A LATER Easter boosted footfall in Scottish shops in April, a report has found.

The holiday weekend of Good Friday and Easter Monday helped to increase the number of visitors by 3.2 per cent, the fastest monthly growth in almost three years, according to the Scottish Retail Consortium (SRC).

Footfall grew on the high street despite a continued rise in the number of town centre shops lying empty.
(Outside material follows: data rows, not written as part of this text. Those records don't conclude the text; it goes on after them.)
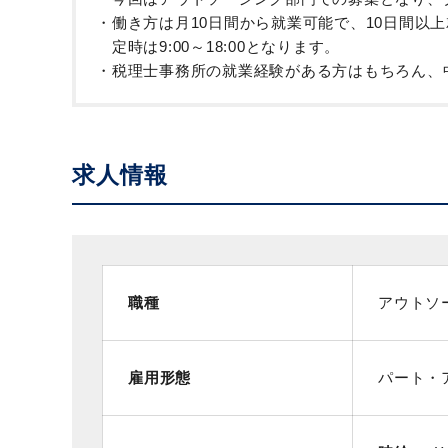
・働き方は月10日間から就業可能で、10日間以
定時は9:00～18:00となります。
・税理士事務所の就業経験がある方はもちろん、
求人情報
職種
アウトソ
雇用形態
パート・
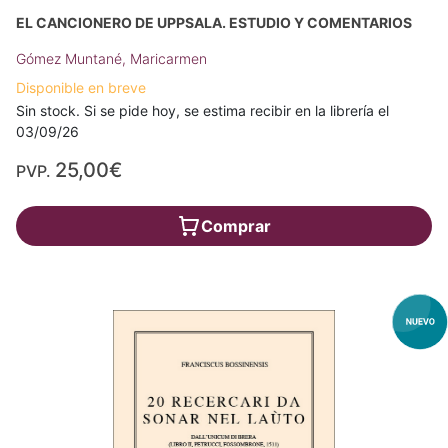
EL CANCIONERO DE UPPSALA. ESTUDIO Y COMENTARIOS
Gómez Muntané, Maricarmen
Disponible en breve
Sin stock. Si se pide hoy, se estima recibir en la librería el
03/09/26
25,00€
PVP.
Comprar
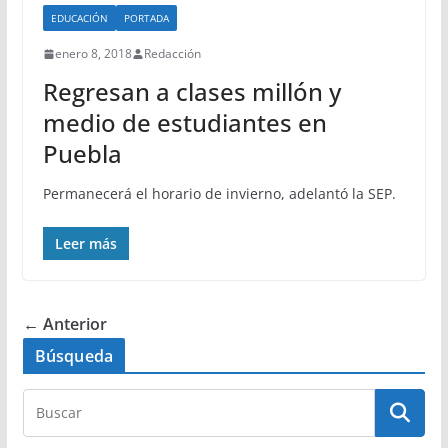
EDUCACIÓN
PORTADA
enero 8, 2018
Redacción
Regresan a clases millón y
medio de estudiantes en
Puebla
Permanecerá el horario de invierno, adelantó la SEP.
Leer más
← Anterior
Búsqueda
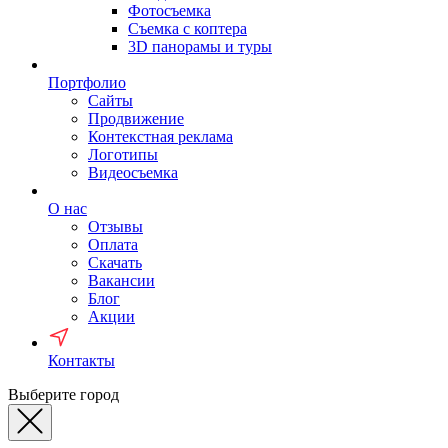
Фотосъемка
Съемка с коптера
3D панорамы и туры
Портфолио
Сайты
Продвижение
Контекстная реклама
Логотипы
Видеосъемка
О нас
Отзывы
Оплата
Скачать
Вакансии
Блог
Акции
Контакты
Выберите город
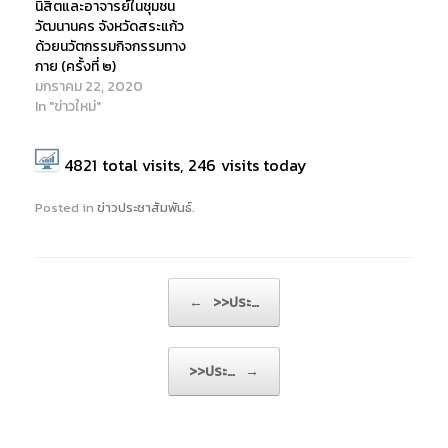
นิสิตและอาจารย์ในชุมชน
วัฒนานคร จังหวัดสระแก้ว
ด้วยนวัตกรรมกิจกรรมทาง
กาย (ครั้งที่ ๒)
มกราคม 22, 2020
In "ข่าวใหม่"
4821
total visits,
246
visits today
Posted in
ข่าวประชาสัมพันธ์
.
Post navigation
←
>>ประ…
>>ประ…
→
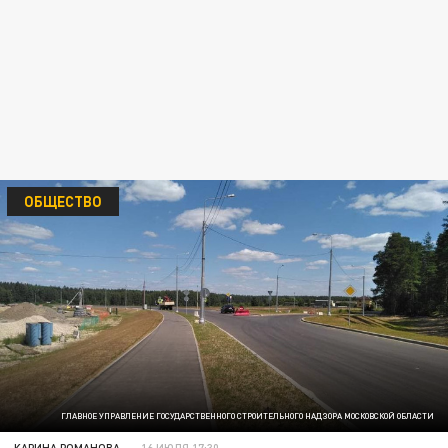
ОБЩЕСТВО
ГЛАВНОЕ УПРАВЛЕНИЕ ГОСУДАРСТВЕННОГО СТРОИТЕЛЬНОГО НАДЗОРА МОСКОВСКОЙ ОБЛАСТИ
КАРИНА РОМАНОВА
16 ИЮЛЯ 17:30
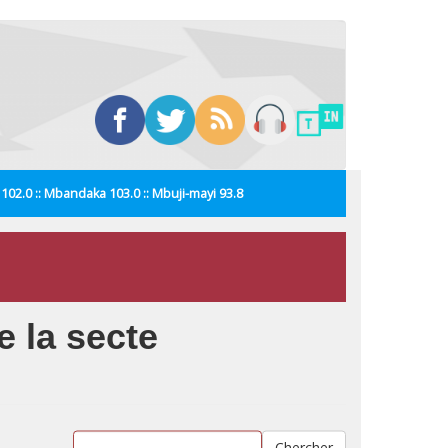
i 102.0 :: Mbandaka 103.0 :: Mbuji-mayi 93.8
e la secte
Chercher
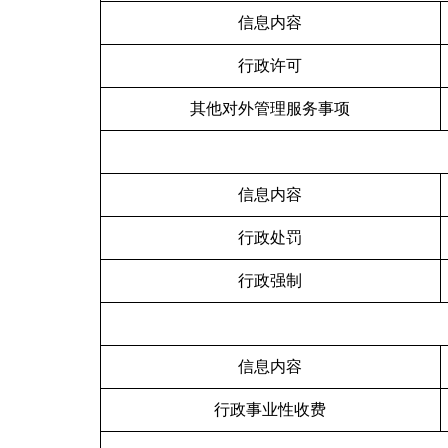
信息内容
行政许可
其他对外管理服务事项
信息内容
行政处罚
行政强制
信息内容
行政事业性收费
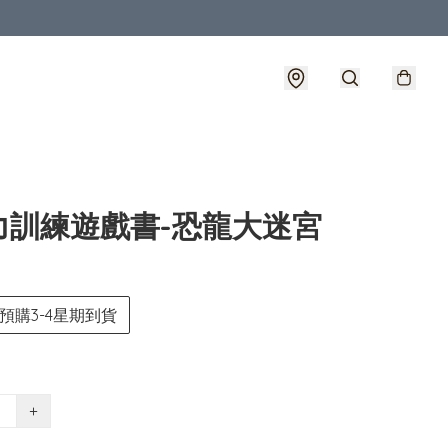
力訓練遊戲書-恐龍大迷宮
預購3-4星期到貨
+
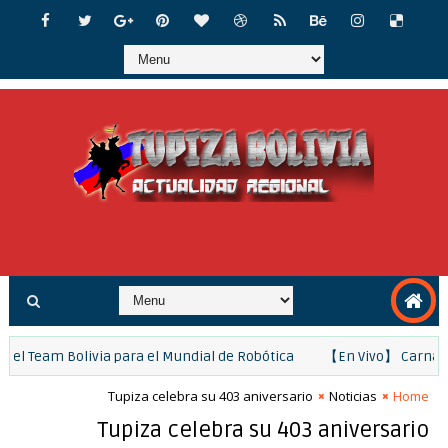
orma el Team Bolivia para el Mundial de Robótica
【En Vivo】 Car
Tupiza celebra su 403 aniversario
Noticias
Home
Tupiza celebra su 403 aniversario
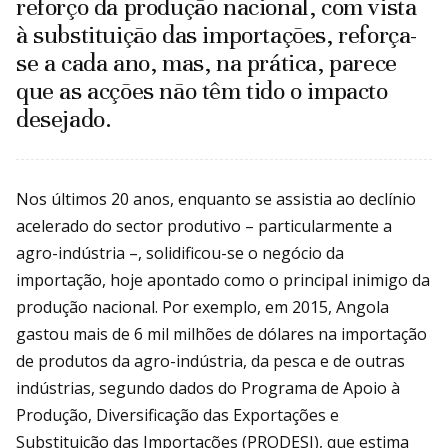
reforço da produção nacional, com vista
à substituição das importações, reforça-
se a cada ano, mas, na prática, parece
que as acções não têm tido o impacto
desejado.
Nos últimos 20 anos, enquanto se assistia ao declínio
acelerado do sector produtivo – particularmente a
agro-indústria –, solidificou-se o negócio da
importação, hoje apontado como o principal inimigo da
produção nacional. Por exemplo, em 2015, Angola
gastou mais de 6 mil milhões de dólares na importação
de produtos da agro-indústria, da pesca e de outras
indústrias, segundo dados do Programa de Apoio à
Produção, Diversificação das Exportações e
Substituição das Importações (PRODESI), que estima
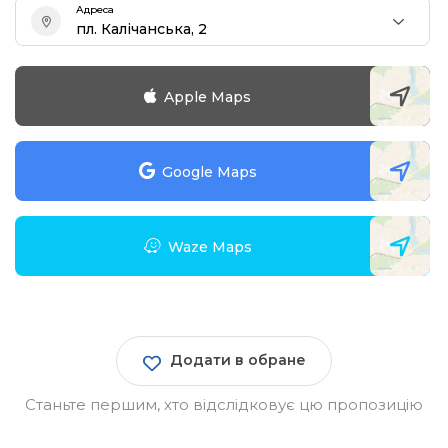
Адреса
пл. Калічанська, 2
Apple Maps
Google Maps
Waze Maps
Додати в обране
Станьте першим, хто відслідковує цю пропозицію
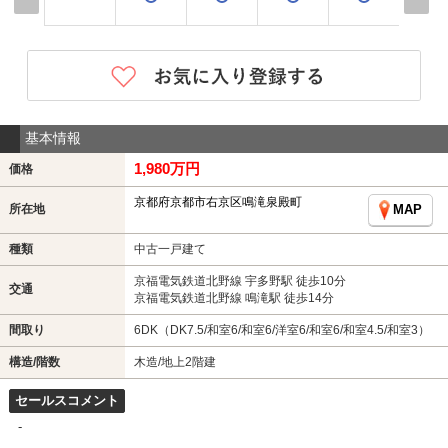
基本情報
1,980万円
価格
京都府京都市右京区鳴滝泉殿町
所在地
MAP
種類
中古一戸建て
京福電気鉄道北野線 宇多野駅 徒歩10分
交通
京福電気鉄道北野線 鳴滝駅 徒歩14分
間取り
6DK（DK7.5/和室6/和室6/洋室6/和室6/和室4.5/和室3）
構造/階数
木造/地上2階建
セールスコメント
-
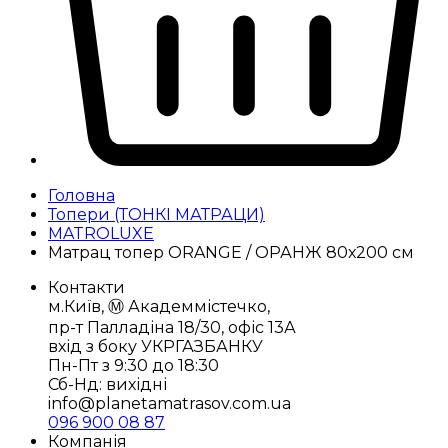
Головна
Топери (ТОНКІ МАТРАЦИ)
MATROLUXE
Матрац топер ORANGE / ОРАНЖ 80х200 см
Контакти
м.Київ, Ⓜ️ Академмістечко,
пр-т Палладіна 18/30, офіс 13А
вхід з боку УКРГАЗБАНКУ
Пн-Пт з 9:30 до 18:30
Сб-Нд: вихідні
info@planetamatrasov.com.ua
096 900 08 87
Компанія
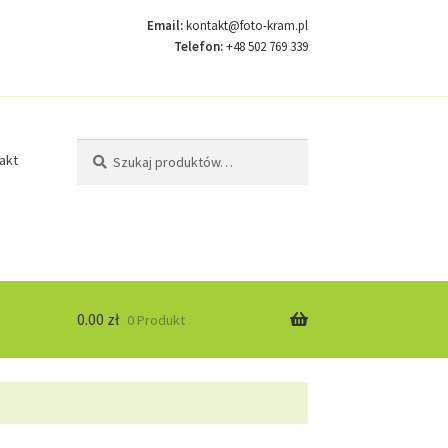
Email:
kontakt@foto-kram.pl
Telefon:
+48 502 769 339
Szukaj:
Szukaj
akt
0.00
zł
0 Produkt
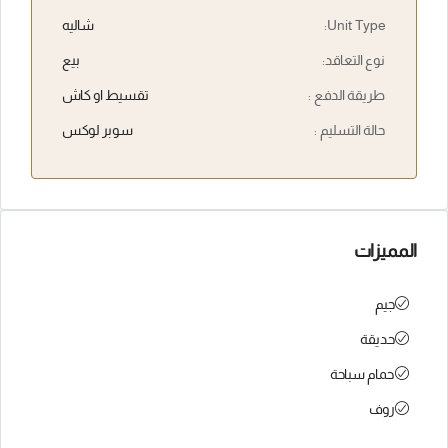
Unit Type:
شاليه
نوع التعاقد:
بيع
طريقة الدفع :
تقسيط او كاش
حالة التسليم :
سوبر لوكس
المميزات
جيم
حديقة
حمام سباحة
روف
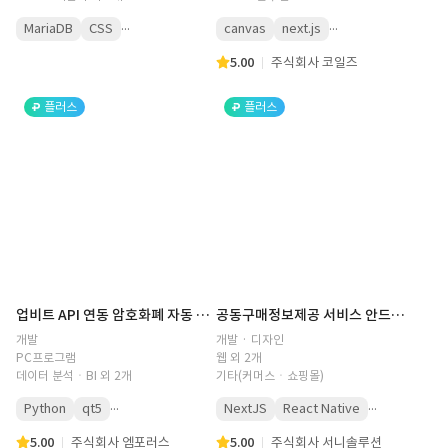
...
...
MariaDB
CSS
canvas
next.js
5.00
주식회사 코일즈
플러스
플러스
업비트 API 연동 암호화폐 자동 거래 프로그램
공동구매정보제공 서비스 안드로이드, IOS, 관리자 화면개발
개발
개발 · 디자인
PC프로그램
웹 외 2개
데이터 분석ㆍBI 외 2개
기타(커머스ㆍ쇼핑몰)
...
...
Python
qt5
NextJS
React Native
5.00
주식회사 엠포러스
5.00
주식회사 서니솔루션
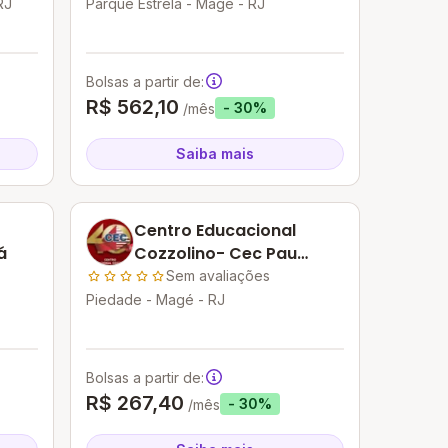
RJ
Parque Estrela - Magé - RJ
Bolsas a partir de:
R$ 562,10
- 30%
/mês
Saiba mais
Centro Educacional
uá
Cozzolino- Cec Pau
Grande
Sem avaliações
Piedade - Magé - RJ
Bolsas a partir de:
R$ 267,40
- 30%
/mês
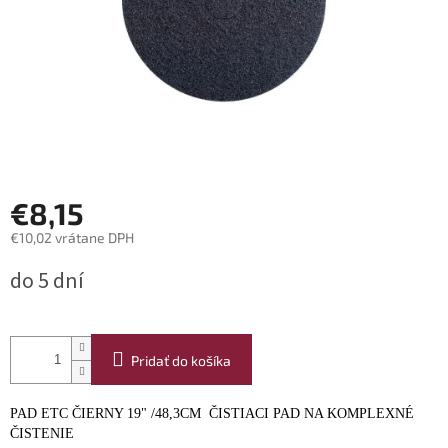
€8,15
€10,02 vrátane DPH
Jednotková
do 5 dní
cena:
Pridať do košíka
PAD ETC ČIERNY 19" /48,3CM ČISTIACI PAD NA KOMPLEXNÉ
ČISTENIE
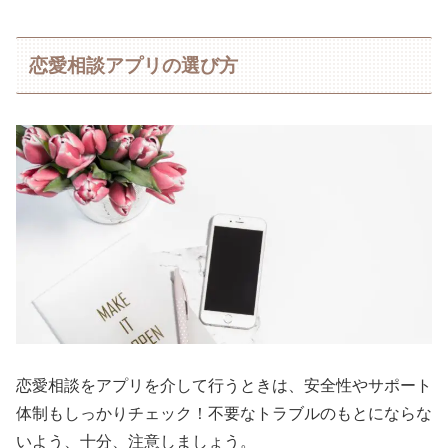
恋愛相談アプリの選び方
恋愛相談をアプリを介して行うときは、安全性やサポート
体制もしっかりチェック！不要なトラブルのもとにならな
いよう、十分、注意しましょう。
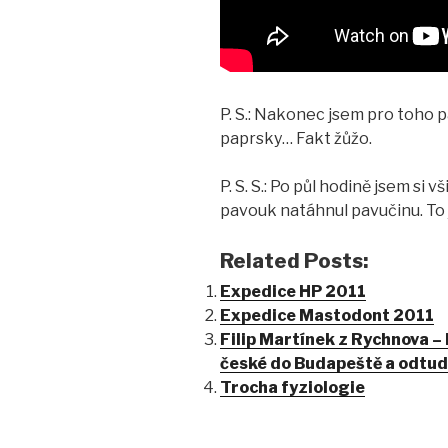
P. S.: Nakonec jsem pro toho 
paprsky… Fakt žůžo.
P. S. S.: Po půl hodině jsem si 
pavouk natáhnul pavučinu. To 
Related Posts:
Expedice HP 2011
Expedice Mastodont 2011
Filip Martínek z Rychnova –
české do Budapeště a odtu
Trocha fyziologie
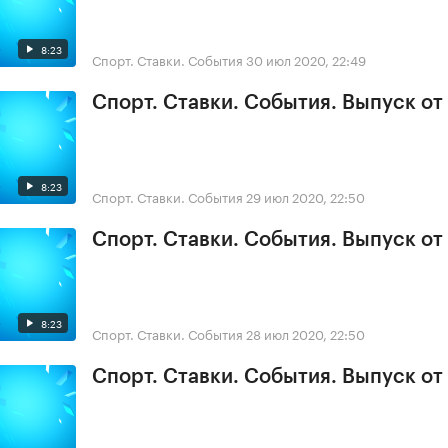
8:23
Спорт. Ставки. События
30 июл 2020, 22:49
Спорт. Ставки. События. Выпуск от
8:23
Спорт. Ставки. События
29 июл 2020, 22:50
Спорт. Ставки. События. Выпуск от
8:23
Спорт. Ставки. События
28 июл 2020, 22:50
Спорт. Ставки. События. Выпуск от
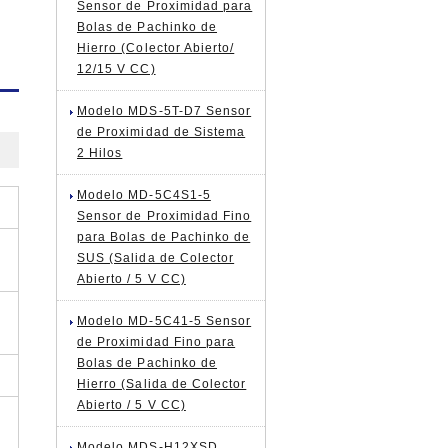
Sensor de Proximidad para
Bolas de Pachinko de
Hierro (Colector Abierto/
12/15 V CC)
Modelo MDS-5T-D7 Sensor
de Proximidad de Sistema
2 Hilos
Modelo MD-5C4S1-5
Sensor de Proximidad Fino
para Bolas de Pachinko de
SUS (Salida de Colector
Abierto / 5 V CC)
Modelo MD-5C41-5 Sensor
de Proximidad Fino para
Bolas de Pachinko de
Hierro (Salida de Colector
Abierto / 5 V CC)
Modelo MDS-H12XSD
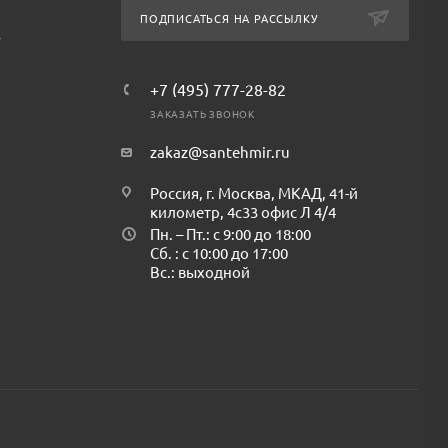
ПОДПИСАТЬСЯ НА РАССЫЛКУ
т
+7 (495) 777-28-82
ЗАКАЗАТЬ ЗВОНОК
zakaz@santehmir.ru
Россия, г. Москва, МКАД, 41-й
километр, 4с33 офис Л 4/4
Пн. – Пт.: с 9:00 до 18:00
Сб. : с 10:00 до 17:00
Вс.: выходной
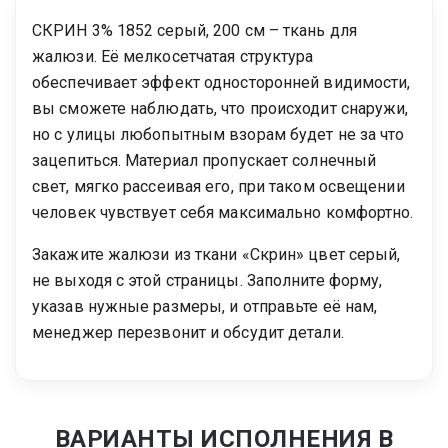
СКРИН 3% 1852 серый, 200 см – ткань для
жалюзи. Её мелкосетчатая структура
обеспечивает эффект односторонней видимости,
вы сможете наблюдать, что происходит снаружи,
но с улицы любопытным взорам будет не за что
зацепиться. Материал пропускает солнечный
свет, мягко рассеивая его, при таком освещении
человек чувствует себя максимально комфортно.
Закажите жалюзи из ткани «Скрин» цвет серый,
не выходя с этой страницы. Заполните форму,
указав нужные размеры, и отправьте её нам,
менеджер перезвонит и обсудит детали.
ВАРИАНТЫ ИСПОЛНЕНИЯ В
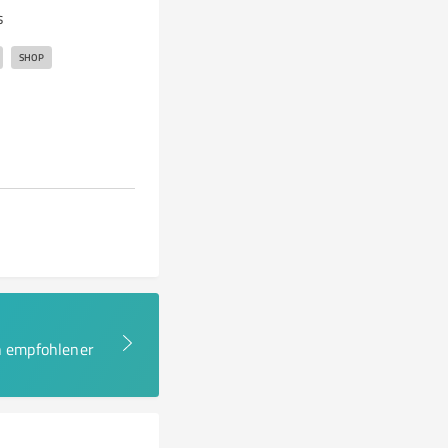
s
SHOP
en empfohlener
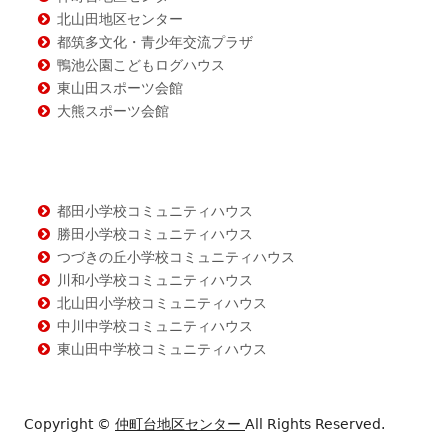
北山田地区センター
都筑多文化・青少年交流プラザ
鴨池公園こどもログハウス
東山田スポーツ会館
大熊スポーツ会館
都田小学校コミュニティハウス
勝田小学校コミュニティハウス
つづきの丘小学校コミュニティハウス
川和小学校コミュニティハウス
北山田小学校コミュニティハウス
中川中学校コミュニティハウス
東山田中学校コミュニティハウス
Copyright ©
仲町台地区センター
All Rights Reserved.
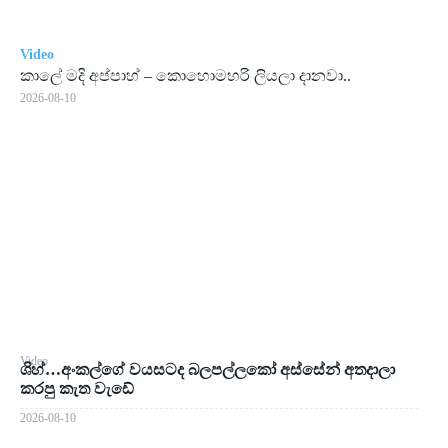
Video
කාලේ මදි අප්පාහ් – කොහොමහරි ලියලා දානවා..
2026-08-10
Video
ශිහ්…අංකල්ගේ වයසටද බලපල්ලකෝ අස්සේන් අතදාලා
කරපු කැත වැඩේ
2026-08-10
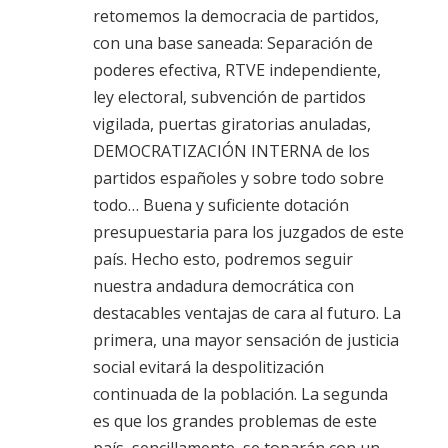
retomemos la democracia de partidos,
con una base saneada: Separación de
poderes efectiva, RTVE independiente,
ley electoral, subvención de partidos
vigilada, puertas giratorias anuladas,
DEMOCRATIZACIÓN INTERNA de los
partidos españoles y sobre todo sobre
todo… Buena y suficiente dotación
presupuestaria para los juzgados de este
país. Hecho esto, podremos seguir
nuestra andadura democrática con
destacables ventajas de cara al futuro. La
primera, una mayor sensación de justicia
social evitará la despolitización
continuada de la población. La segunda
es que los grandes problemas de este
país, sencillamente, se toparán con un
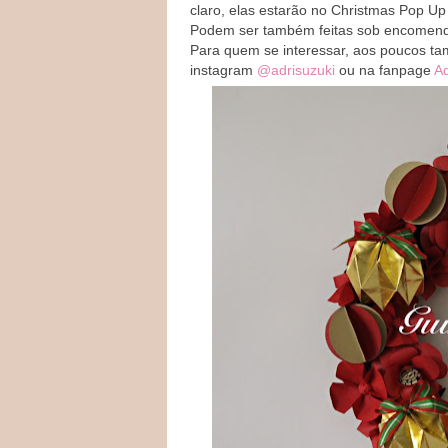
claro, elas estarão no Christmas Pop Up
Podem ser também feitas sob encomenda
Para quem se interessar, aos poucos ta
instagram
@adrisuzuki
ou na fanpage
Ad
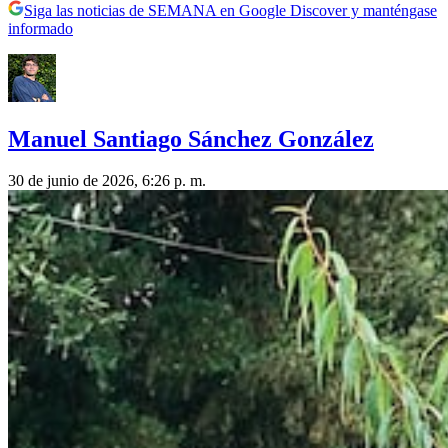
Siga las noticias de SEMANA en Google Discover y manténgase
informado
Manuel Santiago Sánchez González
30 de junio de 2026, 6:26 p. m.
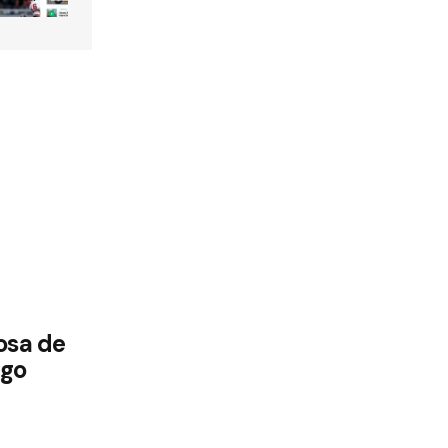
osa de
ego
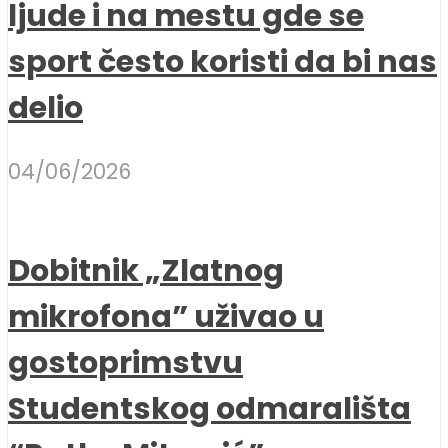
ljude i na mestu gde se
sport često koristi da bi nas
delio
04/06/2026
Dobitnik „Zlatnog
mikrofona” uživao u
gostoprimstvu
Studentskog odmarališta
Experts believe a weakening pound encouraged more people to stay in the UK over the Easter holiday period, and also attracted more visitors.

Diane Wehrle, marketing and insights director at retail body Springboard, said: “As Easter fell in April this year as opposed to March last year, footfall in Scotland was boosted by 3.2 per cent.

“This was demonstrated by a 4.9 per cent rise in the first half of the month, which culminated in Good Friday and Easter Saturday, compared with a drop of two per cent in the last two weeks.

“Footfall generally was fuelled by the weakened pound, driving both an increase in overseas tourists and in Easter ‘staycations’ amongst domestic visitors demonstrated by a rise of 5.1 per cent in coastal towns, and of 7.9 per cent in historic towns.

“The underlying structural shift towards leisure-focused trips meant that whilst high street footfall rose by 1.9 per cent during retail trading hours, trips to high streets post 5pm increased by more than three per cent.

SRC head of policy Ewan MacDonald-Russell described the April figures for footfall and shop vacancy rates as a “mixed picture” and warned against more changes to business rates.

He added: “Shop vacancy rate is now standing at 9.2 per cent, up from nine per cent in January, and the highest figure in almost two years. In itself that movement is not hugely significant, but with other economic indicators in Scotland also raising concerns, policymakers should pay close attention to the measures they take which affect retail premises.There was much better news for retailers with strong footfall in April, these are the best shopper footfall figures in almost three years, and the highest three-month average we’ve seen in Scotland since September 2014.”